*** Opening of DOCUMENT SECTION ***
Proceed according to the type of authentication you want to use:

Use LDAP for authentication

This procedure assumes that you have already configured the authentication method that will validate the users logging into Data Catalog. For more information, see Validating the user authentication method.

Perform the following steps to configure Data Catalog to use LDAP to validate users who log in to the web application:

Procedure

  1. In Authentication Type, select LDAP.

  2. For LDAP Auth Mode, select the authentication mode.

    See LDAP search modes for details.
  3. For LDAP Url, enter the URL for the authentication type.

  4. For Auth Identity Pattern, enter the identity pattern for the authentication.

    The pattern must contain the username literal that will replace the actual user ID.
  5. For Lumada Data Catalog Administrator, enter a user as the administrator who manages the Data Catalog.

    As a best practice, enter ldcuser. However, you can enter a different name here now or later. This user is granted with a Data Catalog Administrator role, which is configured to have access to all data sources and tag domains. Use this login to add additional users and to continue configuration tasks. See Role-based access control (RBAC) for information.
  6. For Test Authentication, enter the user credentials of the administrator in the Username and Password fields.

  7. Click Test Login.

    The Login successful message appears.
  8. Click Next step.

    The LDC Metadata Server details page appears.

Next steps

Use SSH for authentication

This procedure assumes that you have already configured the authentication method that will validate the users logging into Data Catalog. For more information, see Validating the user authentication method.

Perform the following steps to configure Data Catalog to use SSH to validate users who log in to the web application:

Procedure

  1. In Authentication Type, select SSH.

  2. For SSH Host, enter the host to connect to for SSH authentication.

  3. For SSH Port, enter the standard SSH port 22 or another port if configured separately.

  4. For Host Fingerprint, enter the SHA256 sum of the RSA host key used to verify the host.

    This field is automatically filled if Detect is used.
  5. For Lumada Data Catalog Administrator, enter a user as the administrator who manages the Data Catalog.

    As a best practice, enter ldcuser. However, you can enter a different name here now or later. This user is granted with a Data Catalog Administrator role, which is configured to have access to all data sources and tag domains. Use this login to add additional users and to continue configuration tasks. See Role-based access control (RBAC) for information.
  6. For Test Authentication, enter the user credentials of the administrator in the Username and Password fields.

  7. Click Test Login.

    The Login successful message appears.
  8. Click Next step.

    The LDC Metadata Server details page appears.

Next steps

Use Kerberos for authentication

This procedure assumes that you have already configured the authentication method that will validate the users logging into Data Catalog. For more information, see Validating the user authentication method.
*** Close of DOCUMENT SECTION ***
*EXERCISE DETAILS:* According to the Data Catalog authentication guide, what should be entered for SSH Port? The entries after this point have no connection to the Data Catalog authentication guide.
*** Opening of DATASET ***
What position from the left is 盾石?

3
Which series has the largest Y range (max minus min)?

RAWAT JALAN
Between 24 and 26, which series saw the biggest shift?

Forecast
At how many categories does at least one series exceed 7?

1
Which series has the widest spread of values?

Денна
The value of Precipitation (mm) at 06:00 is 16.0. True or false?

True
*** Close of DATASET ***
*** Opening of DATASET ***
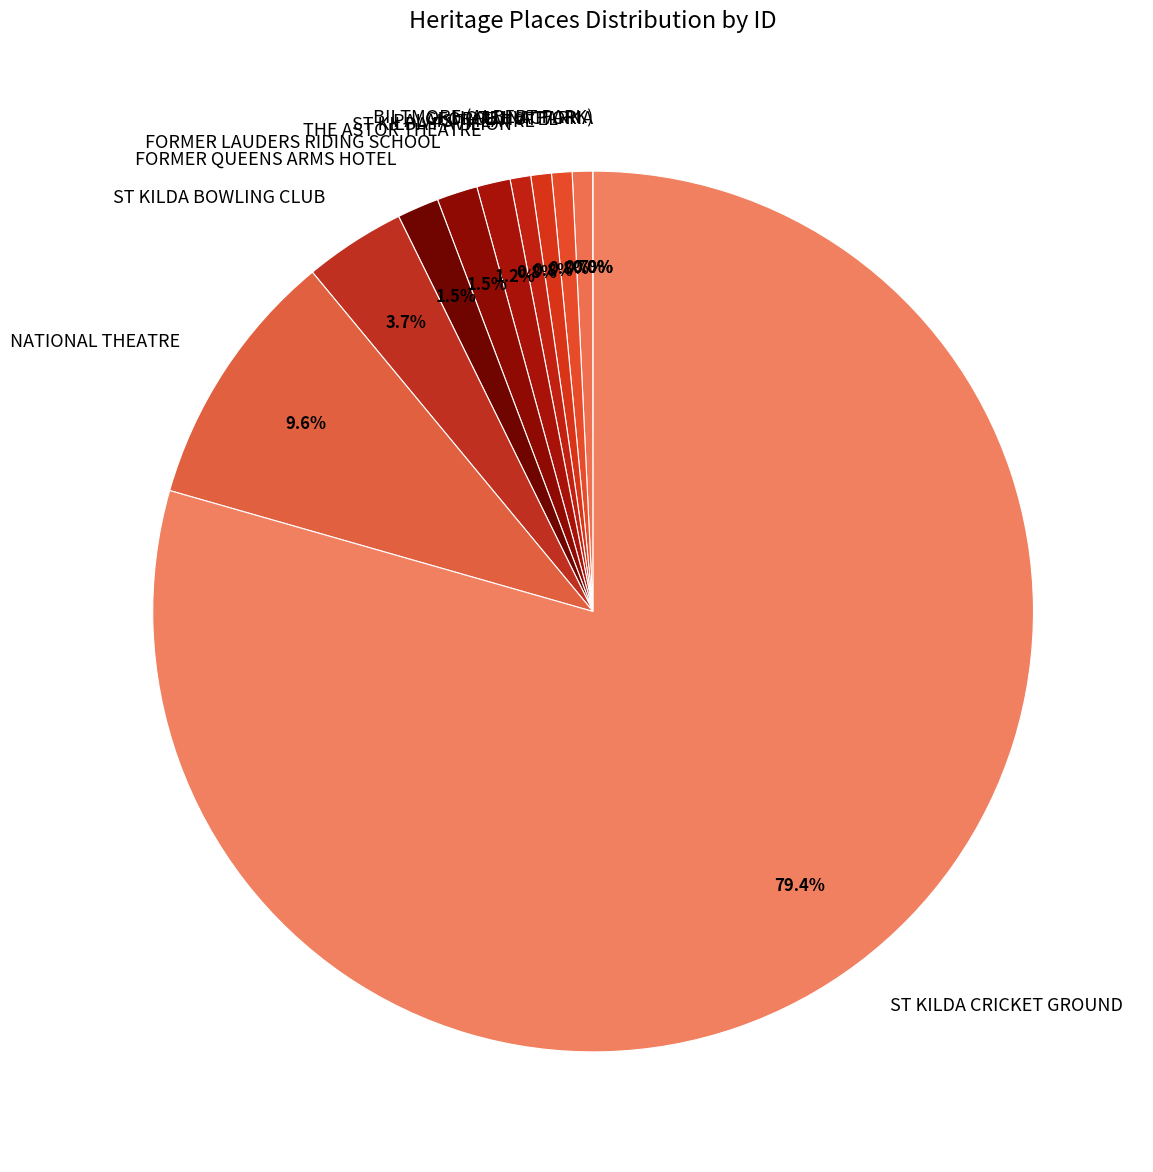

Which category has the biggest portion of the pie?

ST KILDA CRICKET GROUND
*** Close of DATASET ***
*OUTPUT OF THE TASK:* The standard SSH port 22, or another port if one is configured separately.